I shivered and buried my face and rocked myself, my eyes still sealed. I may have lost thought of time in musing; I started, looked round, and found by the hour that they had been on deck nigh twenty minutes. I thought this was a long time for Captain Burke to keep his wife exposed, and still I concluded that the job of securing a lantern to the bowsprit might run into time aboard a dancing, jumping, slippery hulk; so I continued to wait, all the while straining my ears, till hearing was made an anguish of by the constant cheats of sound.
I could bear it no longer. They had been absent half an hour and five minutes. I did not expect to hear their footfalls through the frozen snow on the planks; nor would their voices reach me if they remained forward; but why did not they come? I waited another ten minutes, then went on deck.
I looked, and was almost paralysed with terror; had I been an instant sooner, an instant later, it could not have been; but my eye went to it as I rose through the hatch at the breathless moment of its happening—and this was it: low over the sea in some quarter I could not name hung the moon, red as the sun in fog; she had just broken out through a mass of heavy black vapour; a ragged edge as of scud was floating off her upper limb like a last lingering shadow of eclipse, as I looked; and right athwart the orb, centering it, was the body of a bird, doubtless an albatross; and the instant picture was that of some wondrous, gigantic, glowing shield hanging over the sea, and approaching the hull on the back of a huge seafowl. But in a heart's beat the deception went: the bird whose distance created that marvellous illusive perspective curved in its flight and winged out of the illuminated circle and was gone, and in the next breath a lift of black stuff like the dingy smouldering of a candle-wick overspread the moon and hid her.

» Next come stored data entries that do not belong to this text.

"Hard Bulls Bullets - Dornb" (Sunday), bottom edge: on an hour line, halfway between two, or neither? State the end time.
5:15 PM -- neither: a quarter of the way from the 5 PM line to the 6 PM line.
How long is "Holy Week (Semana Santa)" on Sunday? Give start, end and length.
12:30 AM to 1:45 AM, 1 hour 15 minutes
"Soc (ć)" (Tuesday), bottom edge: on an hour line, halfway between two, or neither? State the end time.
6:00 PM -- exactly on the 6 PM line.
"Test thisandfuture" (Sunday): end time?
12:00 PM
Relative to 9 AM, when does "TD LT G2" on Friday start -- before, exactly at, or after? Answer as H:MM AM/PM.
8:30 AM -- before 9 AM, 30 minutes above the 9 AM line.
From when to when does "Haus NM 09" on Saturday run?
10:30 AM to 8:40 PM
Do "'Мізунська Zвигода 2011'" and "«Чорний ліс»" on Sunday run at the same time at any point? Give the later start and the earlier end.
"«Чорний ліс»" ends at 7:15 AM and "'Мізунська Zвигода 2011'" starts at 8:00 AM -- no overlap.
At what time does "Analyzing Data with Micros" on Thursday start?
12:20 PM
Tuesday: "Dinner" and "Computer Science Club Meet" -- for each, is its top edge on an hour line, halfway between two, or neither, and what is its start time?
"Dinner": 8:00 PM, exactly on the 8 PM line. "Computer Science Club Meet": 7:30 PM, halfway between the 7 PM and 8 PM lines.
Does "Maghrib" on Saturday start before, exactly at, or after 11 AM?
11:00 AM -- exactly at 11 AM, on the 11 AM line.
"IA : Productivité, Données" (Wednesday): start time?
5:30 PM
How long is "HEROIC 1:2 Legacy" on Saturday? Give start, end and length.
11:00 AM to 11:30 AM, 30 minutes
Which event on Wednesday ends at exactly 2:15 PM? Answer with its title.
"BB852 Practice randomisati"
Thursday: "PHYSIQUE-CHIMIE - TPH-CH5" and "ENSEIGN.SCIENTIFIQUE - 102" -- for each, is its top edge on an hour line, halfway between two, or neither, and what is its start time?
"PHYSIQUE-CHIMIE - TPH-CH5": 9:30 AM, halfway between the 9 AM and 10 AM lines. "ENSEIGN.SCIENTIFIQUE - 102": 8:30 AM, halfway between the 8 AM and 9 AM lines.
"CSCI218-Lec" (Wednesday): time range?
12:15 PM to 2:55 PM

I looked along the deck, and as before, so now, I beheld nothing moving. I tried to reason with my terrors by supposing that the captain had again gone below to shovel up more coal, and that his wife waited in the forecastle to help him. But whilst I looked and strained my ears I heard a moan; again and yet again it came; I could not be mistaken. I went forward and heard the moaning whilst I advanced, and when I was close to the galley I saw a figure on the forecastle and heard the moaning again.
I stepped close, my heart almost stopped, my blood almost frozen. The white of the deck made a light of its own, as I have told you, and I saw Mrs. Burke lying on her side. She lay close to the fluke of an anchor that was stowed upon the forecastle on the starboard, or right-hand side. She moaned and continued to moan; I dropped on my knees, and grasping her hand cried, with my face close to hers to see if her eyes were open, for her moaning was that of a dying person: 'It is I. What has happened? Are you ill? Where's your husband?'
She answered feebly, moaning at every other word:
'He has fallen overboard. He went on to the bowsprit with a lantern and slipped. Oh, God, my heart breaks, my heart breaks! I ran and fell and I cannot rise. I have lost him—oh, my heart!'
I cried in a passion of horror and terror, 'Captain Burke drowned!' and then, figuring him battling for life alongside, I sprang to my feet and went to the rail and looked over. But there was nothing to be seen save an inky cloudiness of moving waters, shaping and dissolving, and a dim light of foam when the ship's bows pitched, and there was no other sound but that of the washing of brine pouring along the side, and a noise of wind overhead.